Good Morning Joey, another very informative post.  There is very good potential for the buyer in purchasing a 'forclosed' property.  If the buyer is in for the 'long term' it is a win-win situation.  Now all we have to do is figure out a way to keep the contractor afloat while they wait for the 203K funds.

In this area of California we still have a reasonable amount of new construction and major remodeling of older homes.  That is where the experienced contractors head and avoid the problems of the 203K payment delays.

 

Keep up the excellent posts and Welcome to Active Rain!

Mar 23, 2011 03:49 AM
Letitia Stevenson
BHHS Fox & Roach | www.DelawareValleyRE.com - Greenville, DE
Listing Agent DE/PA/MD, Digital Marketer & Coach

Joey, Thanks for Sharing & Welcome to the Rain! Active Rain is a great place to share your knowledge, expertise and thoughts, as well as network and learn so much from the vast pool of talent already onboard. If you would like to connect with me on ActiveRain, please subscribe to my blog!

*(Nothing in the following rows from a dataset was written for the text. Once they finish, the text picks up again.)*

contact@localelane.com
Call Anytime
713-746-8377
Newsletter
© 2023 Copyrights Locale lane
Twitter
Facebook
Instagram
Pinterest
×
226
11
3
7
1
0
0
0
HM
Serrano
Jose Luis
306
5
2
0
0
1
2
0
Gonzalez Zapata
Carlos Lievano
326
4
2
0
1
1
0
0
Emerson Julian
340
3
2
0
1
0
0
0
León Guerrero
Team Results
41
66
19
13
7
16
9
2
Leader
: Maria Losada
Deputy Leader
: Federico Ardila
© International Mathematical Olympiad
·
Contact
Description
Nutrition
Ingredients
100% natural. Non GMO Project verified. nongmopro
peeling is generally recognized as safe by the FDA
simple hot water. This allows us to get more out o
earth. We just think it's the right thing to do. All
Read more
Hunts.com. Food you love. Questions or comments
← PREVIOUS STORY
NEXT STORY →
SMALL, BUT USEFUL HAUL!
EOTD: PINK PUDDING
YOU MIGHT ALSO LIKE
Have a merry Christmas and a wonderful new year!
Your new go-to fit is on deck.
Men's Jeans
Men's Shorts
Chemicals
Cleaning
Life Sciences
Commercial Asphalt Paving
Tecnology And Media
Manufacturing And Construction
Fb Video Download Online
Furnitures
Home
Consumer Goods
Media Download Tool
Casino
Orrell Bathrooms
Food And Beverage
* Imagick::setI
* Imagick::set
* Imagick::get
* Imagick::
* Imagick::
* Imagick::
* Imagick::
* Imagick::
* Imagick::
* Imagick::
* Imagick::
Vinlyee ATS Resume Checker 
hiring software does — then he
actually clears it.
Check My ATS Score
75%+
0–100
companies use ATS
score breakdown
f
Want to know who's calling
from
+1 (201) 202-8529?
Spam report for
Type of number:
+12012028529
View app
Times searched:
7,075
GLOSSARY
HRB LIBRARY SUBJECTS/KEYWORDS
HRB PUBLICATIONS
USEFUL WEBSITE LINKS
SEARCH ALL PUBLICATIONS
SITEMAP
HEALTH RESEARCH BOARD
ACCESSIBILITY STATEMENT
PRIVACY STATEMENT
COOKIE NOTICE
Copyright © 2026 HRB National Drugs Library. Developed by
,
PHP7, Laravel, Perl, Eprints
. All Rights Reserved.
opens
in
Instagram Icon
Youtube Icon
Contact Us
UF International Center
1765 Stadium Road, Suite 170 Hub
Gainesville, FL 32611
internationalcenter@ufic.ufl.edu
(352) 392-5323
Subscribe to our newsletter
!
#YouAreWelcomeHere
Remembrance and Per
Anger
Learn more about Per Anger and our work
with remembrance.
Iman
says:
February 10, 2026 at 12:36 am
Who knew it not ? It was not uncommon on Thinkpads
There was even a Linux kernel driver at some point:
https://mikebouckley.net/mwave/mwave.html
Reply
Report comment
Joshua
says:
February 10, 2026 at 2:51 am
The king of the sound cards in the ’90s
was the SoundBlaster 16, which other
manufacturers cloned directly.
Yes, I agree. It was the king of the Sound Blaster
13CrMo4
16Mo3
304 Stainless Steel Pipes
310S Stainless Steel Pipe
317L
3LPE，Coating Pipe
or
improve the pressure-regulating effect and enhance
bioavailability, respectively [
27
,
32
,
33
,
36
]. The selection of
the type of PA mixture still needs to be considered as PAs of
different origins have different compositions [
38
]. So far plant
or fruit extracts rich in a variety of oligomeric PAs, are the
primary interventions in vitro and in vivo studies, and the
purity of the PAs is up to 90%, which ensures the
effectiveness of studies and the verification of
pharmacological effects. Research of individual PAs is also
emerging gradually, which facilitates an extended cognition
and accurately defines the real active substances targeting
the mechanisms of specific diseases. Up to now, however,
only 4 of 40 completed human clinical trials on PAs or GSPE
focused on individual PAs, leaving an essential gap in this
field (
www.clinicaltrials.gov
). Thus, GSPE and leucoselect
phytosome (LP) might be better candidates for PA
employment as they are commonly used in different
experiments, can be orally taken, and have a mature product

Welcome Aboard and Much Success!

Mar 28, 2011 04:47 PM
Dale Lucas
eXp Realty - Kingman, AZ
GRI 928 377-7779 Specialist Residential, Foreclos

 

Greetings Joey.... Thanks for the informative post.  As a new addition to Active Rain I am quickly finding out that there is a tremendous amount of talent out there.  As a person who is always striving to share and receive any information which can be helpful to my clients, peers or business associates I would like to thank you for taking time to share your expertise and knowledge.

As a small growing community in NW Arizona we find many investors in our area reentering the market but the important thing for buyers to take away from this is that they to have the ability to benefit from purchasing a foreclosed property in need of repair too, as long as they realize the effort involved.